There is only shame if people know, Rajendra whispered into her skin. Then he’d taught her how to hide and to live around what you wanted. A different you in the bedroom—panting over your pleasure, free. A different you in the living room—covered up and protected by domestic modesty.

Far away from the photographs her cousin had stolen from the set and taken to her mother. Proof that her daughter had lost her way. That simple, accidental discovery of the photographs had turned Oscar’s search for beauty into ugliness. Pictures of Bindu’s shame. Of the nakedness she’d slipped into with such ease, because Poornima’s ruin was in her soul and not in her body.

Get out of my house, Aie sobbed as her hands cut off the oxygen to Bindu’s lungs.

Her father had simply collapsed, palsied shaking jerking his body as his eyes took in his wife trying to kill his daughter for destroying their family’s honor.

Unless Aie’s trying to kill her was what had done it. Aie, who had known so little and had wanted to know even less. Because knowledge was dangerous.

When Baba collapsed, pulling with him the dinner laid out on the white tablecloth clutched in his hands, the crash had swallowed the sound of her name on his lips.

Bindu.

She’d been the one to call the ambulance as her mother stood there useless. In the hospital, Bindu had met Dr. Rajendra Desai.

That same day, Oscar’s wife had emptied half a bottle of sleeping pills down her throat. So much destruction over one choice. One she’d made in the heady haze of power and freedom.

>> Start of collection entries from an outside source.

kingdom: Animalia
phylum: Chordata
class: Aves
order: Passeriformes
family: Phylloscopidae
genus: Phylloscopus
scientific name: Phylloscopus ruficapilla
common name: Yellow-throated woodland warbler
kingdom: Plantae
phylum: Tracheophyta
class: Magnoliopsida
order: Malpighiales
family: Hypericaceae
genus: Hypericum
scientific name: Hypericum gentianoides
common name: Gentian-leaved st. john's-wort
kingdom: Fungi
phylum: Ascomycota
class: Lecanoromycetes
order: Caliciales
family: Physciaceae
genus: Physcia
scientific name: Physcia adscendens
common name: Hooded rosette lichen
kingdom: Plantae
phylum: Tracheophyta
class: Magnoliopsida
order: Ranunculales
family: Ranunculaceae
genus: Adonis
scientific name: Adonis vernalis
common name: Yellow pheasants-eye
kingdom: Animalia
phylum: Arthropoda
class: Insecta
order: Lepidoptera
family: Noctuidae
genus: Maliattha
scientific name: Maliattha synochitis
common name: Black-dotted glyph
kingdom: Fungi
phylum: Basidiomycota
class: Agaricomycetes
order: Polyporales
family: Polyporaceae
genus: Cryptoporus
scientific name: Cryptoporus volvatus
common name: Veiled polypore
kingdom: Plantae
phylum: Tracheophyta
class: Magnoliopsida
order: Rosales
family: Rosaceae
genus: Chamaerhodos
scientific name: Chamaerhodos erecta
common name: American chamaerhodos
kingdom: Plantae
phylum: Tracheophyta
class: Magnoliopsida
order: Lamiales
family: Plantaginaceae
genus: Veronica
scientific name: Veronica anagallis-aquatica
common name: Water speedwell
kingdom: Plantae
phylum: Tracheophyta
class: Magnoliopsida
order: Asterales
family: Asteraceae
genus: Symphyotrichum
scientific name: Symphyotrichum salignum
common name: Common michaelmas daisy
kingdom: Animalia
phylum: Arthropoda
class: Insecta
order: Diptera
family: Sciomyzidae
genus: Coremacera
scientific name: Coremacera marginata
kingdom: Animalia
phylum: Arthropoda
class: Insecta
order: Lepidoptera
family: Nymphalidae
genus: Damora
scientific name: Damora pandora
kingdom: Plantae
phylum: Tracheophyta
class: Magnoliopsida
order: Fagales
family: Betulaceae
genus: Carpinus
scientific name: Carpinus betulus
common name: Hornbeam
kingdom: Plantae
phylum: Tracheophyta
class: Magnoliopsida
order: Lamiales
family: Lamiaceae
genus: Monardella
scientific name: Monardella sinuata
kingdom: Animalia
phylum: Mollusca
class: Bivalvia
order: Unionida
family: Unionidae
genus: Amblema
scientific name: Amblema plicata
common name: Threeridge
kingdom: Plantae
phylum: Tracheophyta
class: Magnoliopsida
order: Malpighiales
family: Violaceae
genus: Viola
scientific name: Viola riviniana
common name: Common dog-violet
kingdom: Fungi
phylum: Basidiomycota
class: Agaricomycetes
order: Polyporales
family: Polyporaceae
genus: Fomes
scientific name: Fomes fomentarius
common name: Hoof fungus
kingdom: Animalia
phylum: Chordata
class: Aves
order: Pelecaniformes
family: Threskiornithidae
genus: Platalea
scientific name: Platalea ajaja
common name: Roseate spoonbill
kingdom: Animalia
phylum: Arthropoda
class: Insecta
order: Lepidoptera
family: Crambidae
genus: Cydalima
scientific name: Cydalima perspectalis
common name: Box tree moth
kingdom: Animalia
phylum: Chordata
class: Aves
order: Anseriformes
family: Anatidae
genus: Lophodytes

For days, Rajendra cared for Baba while Bindu refused to leave Baba’s side, no matter Aie’s silent disdain.

Then one day Rajendra overheard Aie spilling her venom on Bindu and followed Bindu into the stairwell, where she went to spill her tears of shame.

Why she’d told him about Poornima she’d never know. I did a nude scene in a movie.

It had changed everything.

He’d told her he didn’t care. He wanted to marry her. He’d known it from the moment he laid eyes on her. A line she’d heard too many times in her life. But never after she’d told a man the truth about who she was.

He paid Oscar off. Oscar promised to can the film. To destroy all her scenes. To never contact her again.

No one will ever see the film. No one will ever speak of it.

A handshake between men. Both men kept their promise.

Neither asked Bindu what she wanted.